Mastery through self-cultivation
“After my elementary-school graduation ceremony, I packed up a few items of clothing and left for Tainan with my uncle to start my apprenticeship.” The Guanghua Buddhist Statuary Store, whose carvers crafted in the Fuzhou style, is where Chen came to launch his carving dreams.
“In the Fuzhou carving tradition, you must apprentice for four years and three months before you can become a sculptor.” For more than three years, he toiled at sweeping the floor, preparing items for delivery to customers, and other menial tasks. He often was overcome by concerns that he wasn’t actually learning the craft. “In all honesty, I often thought about giving up.” One day, owing to a misunderstanding, the master scolded Chen harshly. An excitable 15- or 16-year-old, Chen immediately found tears running down his face. He ran to his little room, and his composure collapsed under a mound of perceived slights. Losing control, he covered his face and cried bitterly. Under the rules of his apprenticeship, missing a single day would have disqualified him from becoming a craftsman. Not only would he not have reached his intended goal, but he would have become an object of ridicule. “I couldn’t bring shame to my family.” Chen slowly calmed down, wiped away his tears, and quietly went downstairs and went back to work. “Being an apprentice is a grinding journey of self-cultivation.”

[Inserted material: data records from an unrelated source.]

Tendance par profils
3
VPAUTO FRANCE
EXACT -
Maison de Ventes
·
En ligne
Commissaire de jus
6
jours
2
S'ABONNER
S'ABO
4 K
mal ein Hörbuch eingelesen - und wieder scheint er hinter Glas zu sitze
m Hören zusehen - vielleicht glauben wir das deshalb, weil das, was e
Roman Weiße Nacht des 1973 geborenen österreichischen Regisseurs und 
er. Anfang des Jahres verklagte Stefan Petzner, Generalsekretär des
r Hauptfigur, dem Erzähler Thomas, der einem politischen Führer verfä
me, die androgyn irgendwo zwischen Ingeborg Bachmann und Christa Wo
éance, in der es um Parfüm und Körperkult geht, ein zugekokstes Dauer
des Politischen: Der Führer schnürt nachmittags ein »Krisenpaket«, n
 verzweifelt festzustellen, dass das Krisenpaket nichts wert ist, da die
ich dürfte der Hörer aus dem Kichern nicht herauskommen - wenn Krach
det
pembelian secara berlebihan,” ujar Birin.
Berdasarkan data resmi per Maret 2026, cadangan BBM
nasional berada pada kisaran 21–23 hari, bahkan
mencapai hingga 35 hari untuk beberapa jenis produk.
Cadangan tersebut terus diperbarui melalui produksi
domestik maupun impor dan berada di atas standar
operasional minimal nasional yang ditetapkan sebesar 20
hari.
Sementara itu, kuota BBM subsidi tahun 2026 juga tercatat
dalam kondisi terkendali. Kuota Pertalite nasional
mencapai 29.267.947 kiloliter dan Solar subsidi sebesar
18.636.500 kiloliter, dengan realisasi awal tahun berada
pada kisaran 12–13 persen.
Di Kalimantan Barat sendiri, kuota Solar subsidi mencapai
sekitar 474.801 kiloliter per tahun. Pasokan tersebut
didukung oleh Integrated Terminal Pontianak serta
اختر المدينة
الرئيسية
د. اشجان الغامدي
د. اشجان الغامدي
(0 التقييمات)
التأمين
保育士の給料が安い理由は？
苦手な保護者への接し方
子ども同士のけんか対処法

Small in years but big in ambition, a boy of action but few words, he was highly attentive and took great care in everything he did. “I always would sit down to sand right in the middle of them all, with the craftsmen carving on one side and the craftswomen outlining with chalk on the other. I would watch and quietly learn from them.” After a day of hard work, Chen would lie in his small attic room, staring at the ceiling, his mind awash with the various carving techniques he had witnessed that day. He would pretend that he himself was carving with them. It was only when the oldest apprentice left to do his military service that Chen finally got the chance to show what he was made of. His master, Lin Yishui, was astonished by his talent, and began to teach him personally. Less than a year later, more than four years after starting, Chen finally became a full-fledged craftsman.
“My second great career mentor was Lin Liming, the second-generation proprietor of Renlexuan.” When Chen’s talents were becoming apparent, it was his good fortune to enter Renlexuan, Tainan’s highest-quality Buddhist statuary shop. Studying intensively under Lin, who was known as the “Third Master,” Chen would become lead carver at the shop just one year later.
“It seemed as if things were playing out under Buddha’s guidance.” Suddenly Chen opens a drawer, and it is as if he has opened a window onto wisdom. The drawer is full of vivid photographs of exquisite Buddhist statues, all amazing to Chen. These are the fruits of Chen’s vacation pilgrimages to temples throughout Taiwan—as far north as the Lingquan Temple on Mt. Yuemei in Keelung and as far south as the Chi Jin Mazu Temple in Kaohsiung. “Those trips north and south had a big impact on my subsequent craftsmanship.”